(Saved entries)
◇ ◇ ◇ ◇ ◇
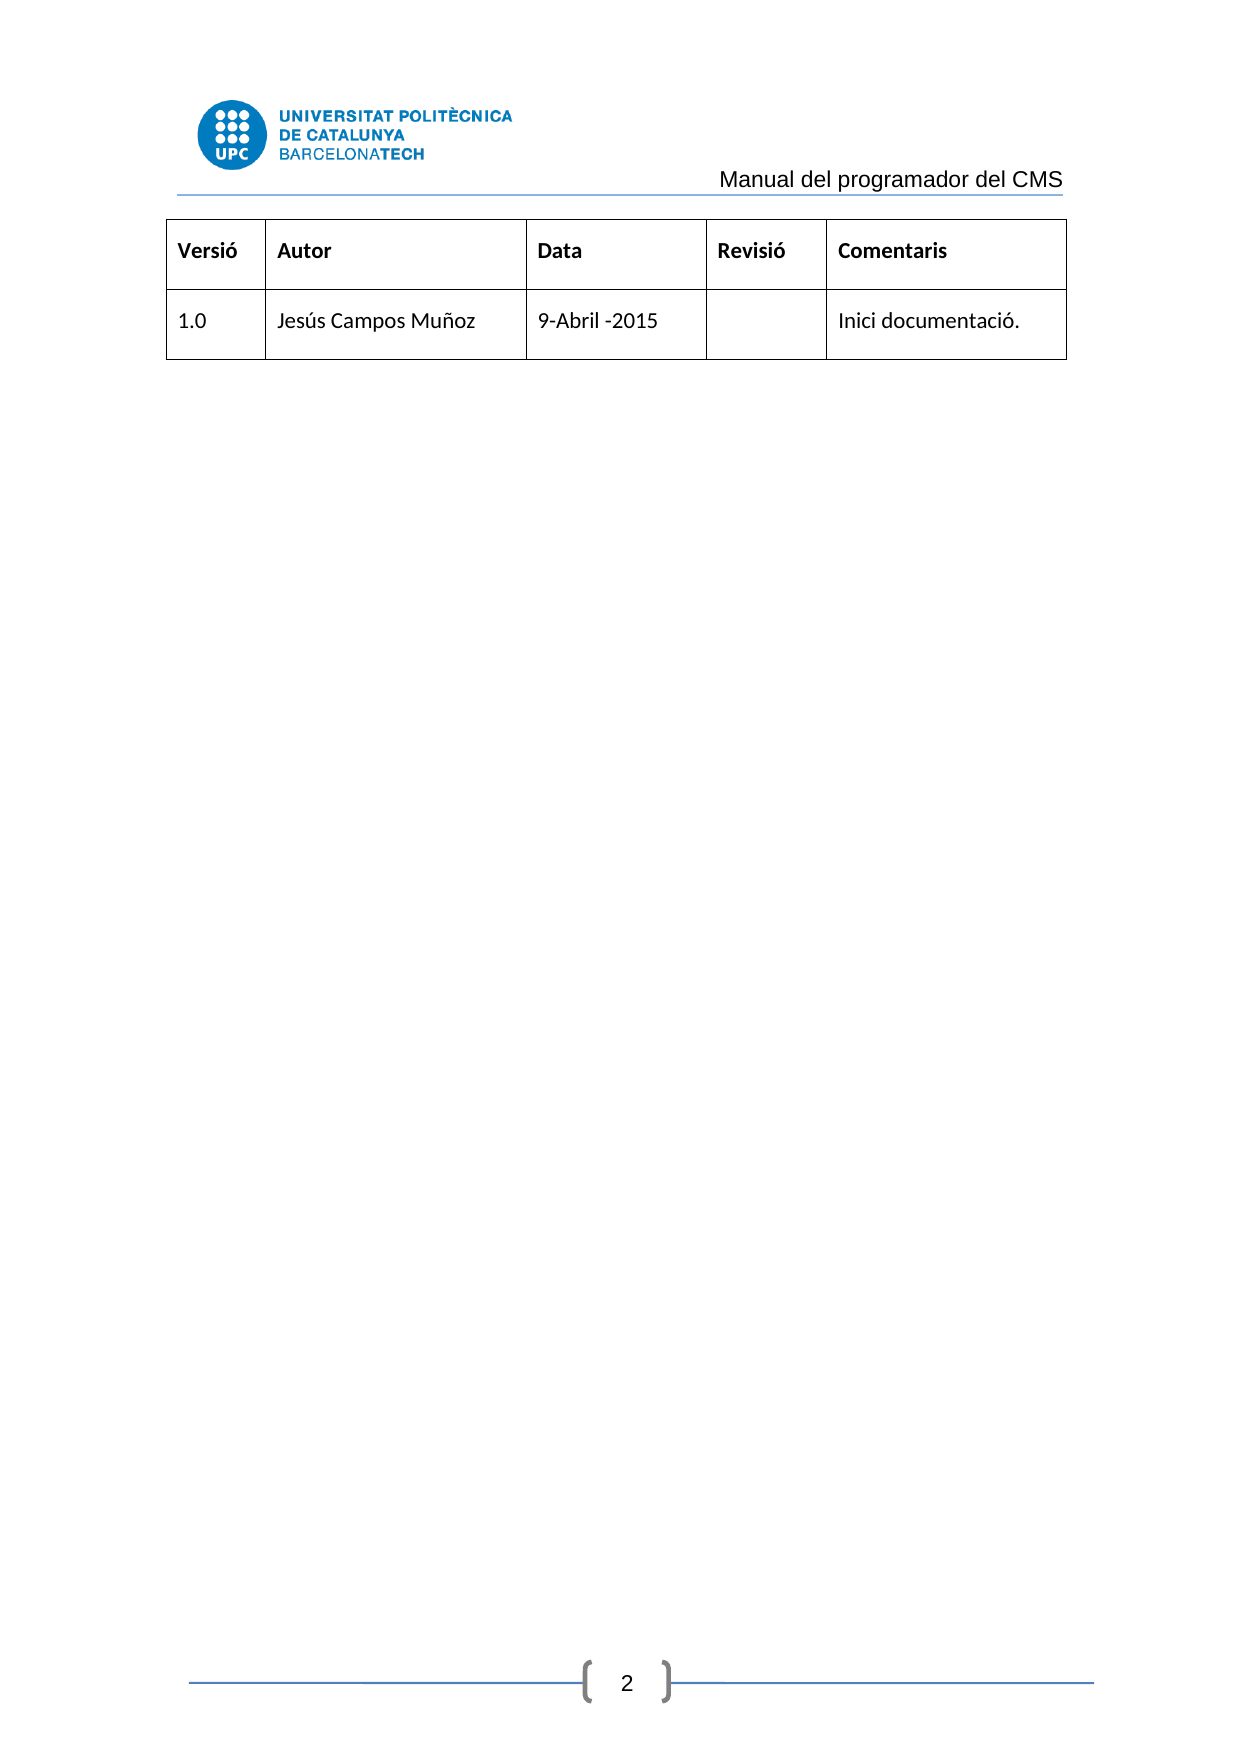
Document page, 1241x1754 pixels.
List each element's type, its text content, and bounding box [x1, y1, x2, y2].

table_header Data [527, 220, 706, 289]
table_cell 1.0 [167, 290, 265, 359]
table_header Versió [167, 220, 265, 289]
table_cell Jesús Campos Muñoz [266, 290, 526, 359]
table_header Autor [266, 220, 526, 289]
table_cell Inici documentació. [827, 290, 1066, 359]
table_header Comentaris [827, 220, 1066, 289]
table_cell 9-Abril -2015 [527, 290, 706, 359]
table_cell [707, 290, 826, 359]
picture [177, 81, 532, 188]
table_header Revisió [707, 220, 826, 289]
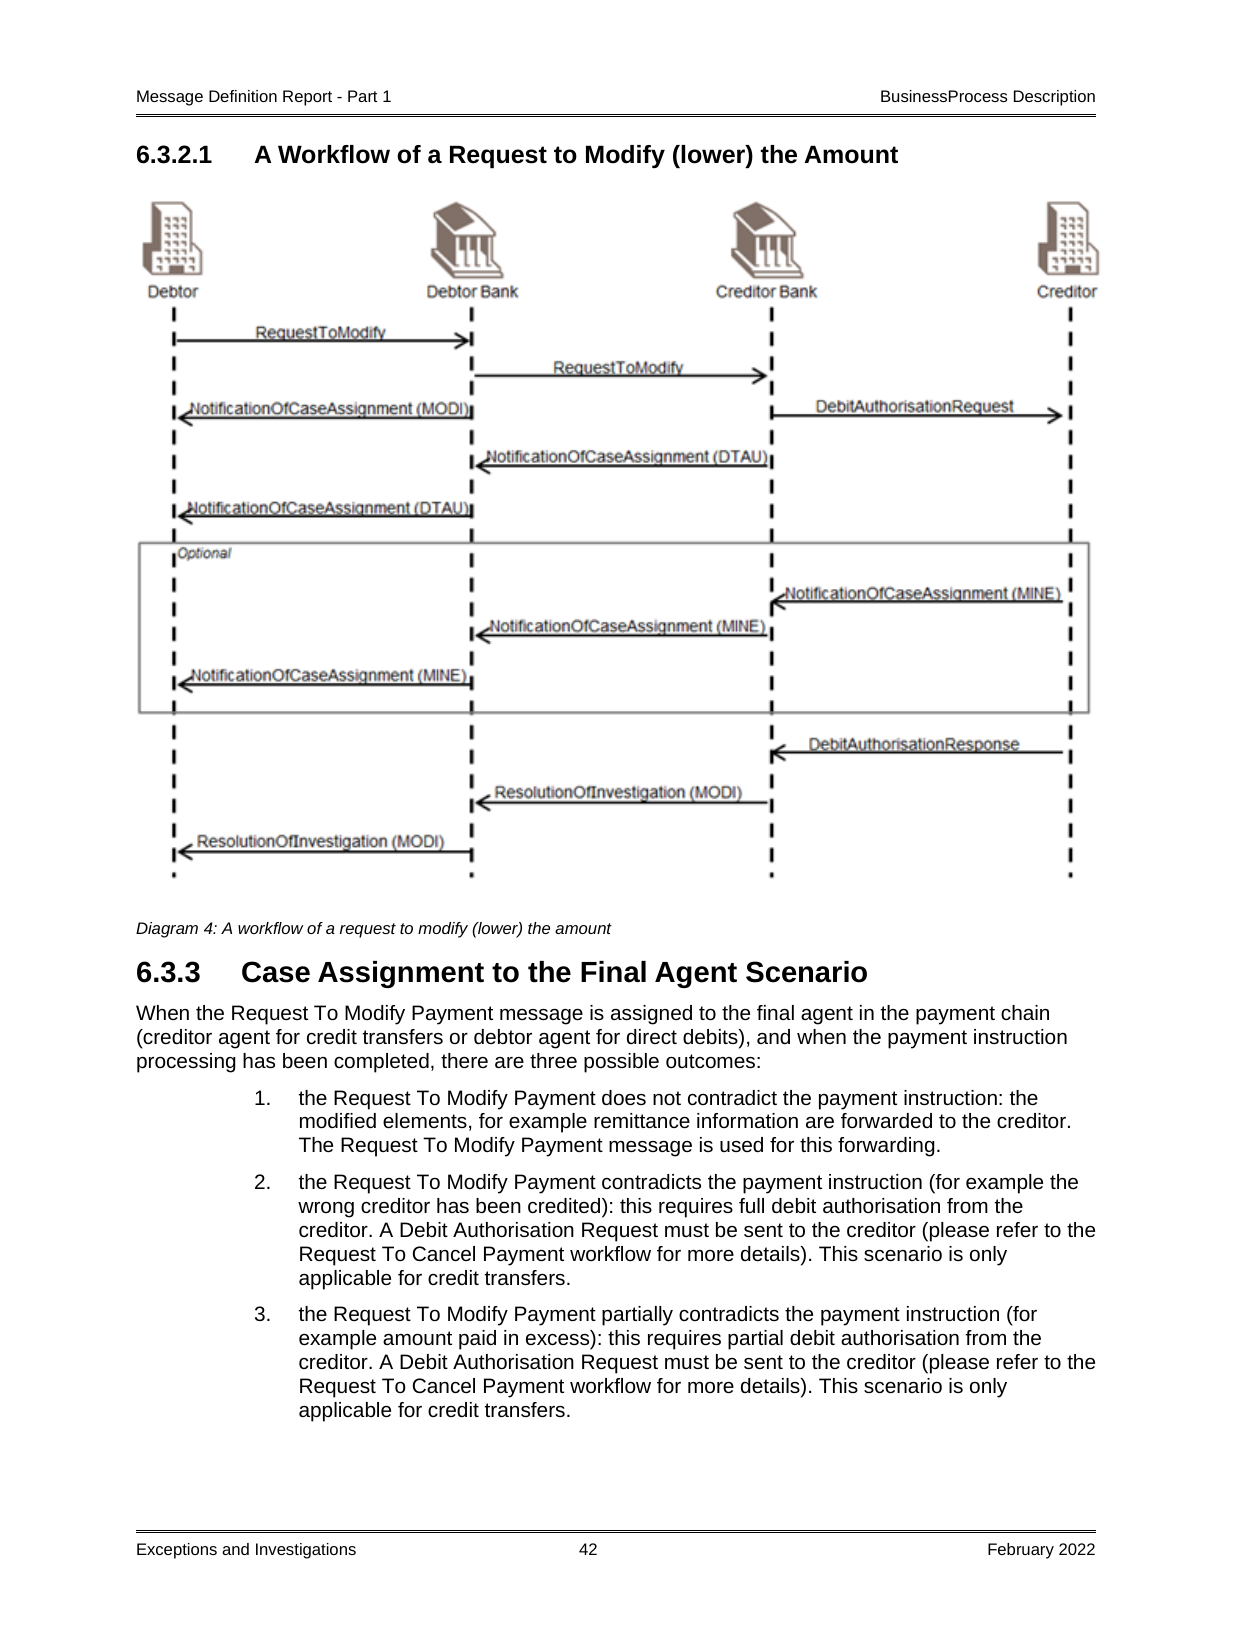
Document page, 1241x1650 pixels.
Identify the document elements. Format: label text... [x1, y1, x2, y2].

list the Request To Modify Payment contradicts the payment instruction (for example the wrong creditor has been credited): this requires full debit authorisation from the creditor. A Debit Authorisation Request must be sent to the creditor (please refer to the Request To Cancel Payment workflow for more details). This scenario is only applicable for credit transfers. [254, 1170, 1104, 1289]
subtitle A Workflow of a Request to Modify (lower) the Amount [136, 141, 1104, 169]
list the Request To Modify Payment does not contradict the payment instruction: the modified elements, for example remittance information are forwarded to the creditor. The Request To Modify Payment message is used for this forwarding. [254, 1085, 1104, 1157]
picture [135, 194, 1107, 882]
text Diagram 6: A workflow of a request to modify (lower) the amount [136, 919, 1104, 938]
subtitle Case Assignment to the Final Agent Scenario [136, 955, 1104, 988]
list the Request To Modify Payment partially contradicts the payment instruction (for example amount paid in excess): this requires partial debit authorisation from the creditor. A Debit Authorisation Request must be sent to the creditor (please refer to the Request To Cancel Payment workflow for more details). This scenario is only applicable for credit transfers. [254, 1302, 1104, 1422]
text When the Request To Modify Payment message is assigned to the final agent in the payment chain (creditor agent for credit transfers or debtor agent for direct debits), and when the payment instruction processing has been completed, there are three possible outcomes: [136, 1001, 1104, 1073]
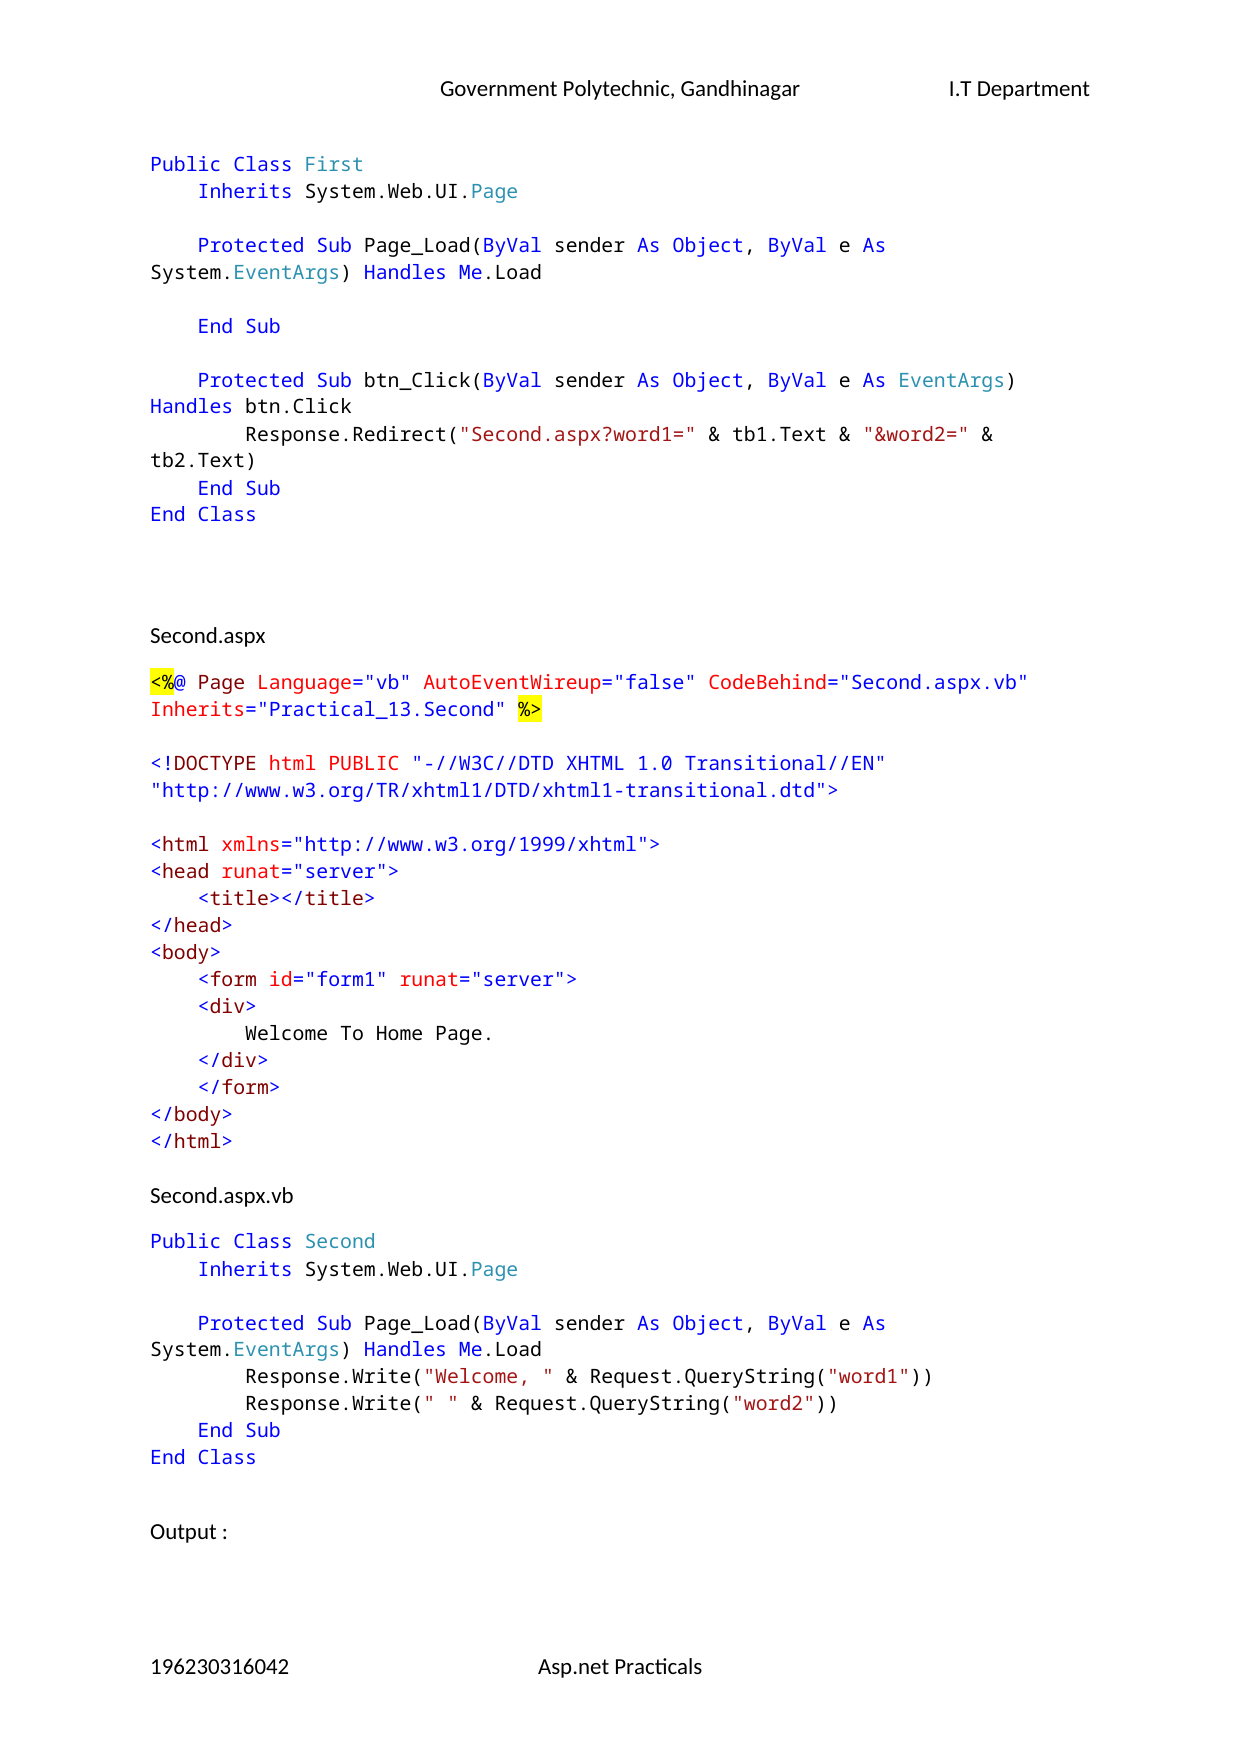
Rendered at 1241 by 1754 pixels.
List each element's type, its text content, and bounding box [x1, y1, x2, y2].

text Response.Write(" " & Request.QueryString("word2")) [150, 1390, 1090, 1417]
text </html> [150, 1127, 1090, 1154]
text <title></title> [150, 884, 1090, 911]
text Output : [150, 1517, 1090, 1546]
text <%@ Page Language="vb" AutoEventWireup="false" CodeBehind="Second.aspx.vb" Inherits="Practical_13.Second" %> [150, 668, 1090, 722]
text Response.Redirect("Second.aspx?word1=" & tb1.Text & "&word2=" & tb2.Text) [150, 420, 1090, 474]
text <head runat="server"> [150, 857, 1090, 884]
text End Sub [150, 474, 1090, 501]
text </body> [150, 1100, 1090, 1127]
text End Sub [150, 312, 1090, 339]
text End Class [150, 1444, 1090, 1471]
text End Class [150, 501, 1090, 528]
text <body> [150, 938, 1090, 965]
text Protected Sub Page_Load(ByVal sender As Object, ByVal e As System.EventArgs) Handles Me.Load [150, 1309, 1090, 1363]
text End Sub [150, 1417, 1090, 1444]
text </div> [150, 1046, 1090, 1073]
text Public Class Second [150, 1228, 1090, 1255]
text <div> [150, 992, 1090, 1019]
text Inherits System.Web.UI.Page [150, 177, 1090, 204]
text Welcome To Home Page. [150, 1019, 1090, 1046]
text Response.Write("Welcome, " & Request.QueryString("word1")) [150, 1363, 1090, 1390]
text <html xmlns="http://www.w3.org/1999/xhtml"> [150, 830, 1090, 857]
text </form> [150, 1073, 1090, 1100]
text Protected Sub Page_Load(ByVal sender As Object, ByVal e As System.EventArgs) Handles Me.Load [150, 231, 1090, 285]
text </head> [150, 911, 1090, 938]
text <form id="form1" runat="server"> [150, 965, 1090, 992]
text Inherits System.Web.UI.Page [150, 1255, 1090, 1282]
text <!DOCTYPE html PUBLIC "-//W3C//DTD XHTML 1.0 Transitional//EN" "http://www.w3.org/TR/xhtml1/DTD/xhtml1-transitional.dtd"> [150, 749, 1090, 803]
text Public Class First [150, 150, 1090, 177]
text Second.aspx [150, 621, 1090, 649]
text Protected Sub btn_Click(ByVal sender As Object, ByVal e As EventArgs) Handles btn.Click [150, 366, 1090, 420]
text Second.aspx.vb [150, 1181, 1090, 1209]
◇ ◇ ◇ ◇ ◇
The problem: Exclude the pictures and reproduce every entry exactly.

Answer box:
Document page, 1241x1754 pixels.
List each element's type, its text content, and bounding box [x1, y1, x2, y2].

table_header Data [527, 220, 706, 289]
table_cell 1.0 [167, 290, 265, 359]
table_header Versió [167, 220, 265, 289]
table_cell Jesús Campos Muñoz [266, 290, 526, 359]
table_header Autor [266, 220, 526, 289]
table_cell Inici documentació. [827, 290, 1066, 359]
table_header Comentaris [827, 220, 1066, 289]
table_cell 9-Abril -2015 [527, 290, 706, 359]
table_cell [707, 290, 826, 359]
picture [177, 81, 532, 188]
table_header Revisió [707, 220, 826, 289]
Document page, 1241x1650 pixels.
Identify the document elements. Format: label text... [x1, y1, x2, y2].

list the Request To Modify Payment contradicts the payment instruction (for example the wrong creditor has been credited): this requires full debit authorisation from the creditor. A Debit Authorisation Request must be sent to the creditor (please refer to the Request To Cancel Payment workflow for more details). This scenario is only applicable for credit transfers. [254, 1170, 1104, 1289]
subtitle A Workflow of a Request to Modify (lower) the Amount [136, 141, 1104, 169]
list the Request To Modify Payment does not contradict the payment instruction: the modified elements, for example remittance information are forwarded to the creditor. The Request To Modify Payment message is used for this forwarding. [254, 1085, 1104, 1157]
picture [135, 194, 1107, 882]
text Diagram 6: A workflow of a request to modify (lower) the amount [136, 919, 1104, 938]
subtitle Case Assignment to the Final Agent Scenario [136, 955, 1104, 988]
list the Request To Modify Payment partially contradicts the payment instruction (for example amount paid in excess): this requires partial debit authorisation from the creditor. A Debit Authorisation Request must be sent to the creditor (please refer to the Request To Cancel Payment workflow for more details). This scenario is only applicable for credit transfers. [254, 1302, 1104, 1422]
text When the Request To Modify Payment message is assigned to the final agent in the payment chain (creditor agent for credit transfers or debtor agent for direct debits), and when the payment instruction processing has been completed, there are three possible outcomes: [136, 1001, 1104, 1073]
Rendered at 1241 by 1754 pixels.
List each element's type, its text content, and bounding box [x1, y1, x2, y2].

text Response.Write(" " & Request.QueryString("word2")) [150, 1390, 1090, 1417]
text </html> [150, 1127, 1090, 1154]
text <title></title> [150, 884, 1090, 911]
text Output : [150, 1517, 1090, 1546]
text <%@ Page Language="vb" AutoEventWireup="false" CodeBehind="Second.aspx.vb" Inherits="Practical_13.Second" %> [150, 668, 1090, 722]
text Response.Redirect("Second.aspx?word1=" & tb1.Text & "&word2=" & tb2.Text) [150, 420, 1090, 474]
text <head runat="server"> [150, 857, 1090, 884]
text End Sub [150, 474, 1090, 501]
text </body> [150, 1100, 1090, 1127]
text End Sub [150, 312, 1090, 339]
text End Class [150, 1444, 1090, 1471]
text End Class [150, 501, 1090, 528]
text <body> [150, 938, 1090, 965]
text Protected Sub Page_Load(ByVal sender As Object, ByVal e As System.EventArgs) Handles Me.Load [150, 1309, 1090, 1363]
text End Sub [150, 1417, 1090, 1444]
text </div> [150, 1046, 1090, 1073]
text Public Class Second [150, 1228, 1090, 1255]
text <div> [150, 992, 1090, 1019]
text Inherits System.Web.UI.Page [150, 177, 1090, 204]
text Welcome To Home Page. [150, 1019, 1090, 1046]
text Response.Write("Welcome, " & Request.QueryString("word1")) [150, 1363, 1090, 1390]
text <html xmlns="http://www.w3.org/1999/xhtml"> [150, 830, 1090, 857]
text </form> [150, 1073, 1090, 1100]
text Protected Sub Page_Load(ByVal sender As Object, ByVal e As System.EventArgs) Handles Me.Load [150, 231, 1090, 285]
text </head> [150, 911, 1090, 938]
text <form id="form1" runat="server"> [150, 965, 1090, 992]
text Inherits System.Web.UI.Page [150, 1255, 1090, 1282]
text <!DOCTYPE html PUBLIC "-//W3C//DTD XHTML 1.0 Transitional//EN" "http://www.w3.org/TR/xhtml1/DTD/xhtml1-transitional.dtd"> [150, 749, 1090, 803]
text Public Class First [150, 150, 1090, 177]
text Second.aspx [150, 621, 1090, 649]
text Protected Sub btn_Click(ByVal sender As Object, ByVal e As EventArgs) Handles btn.Click [150, 366, 1090, 420]
text Second.aspx.vb [150, 1181, 1090, 1209]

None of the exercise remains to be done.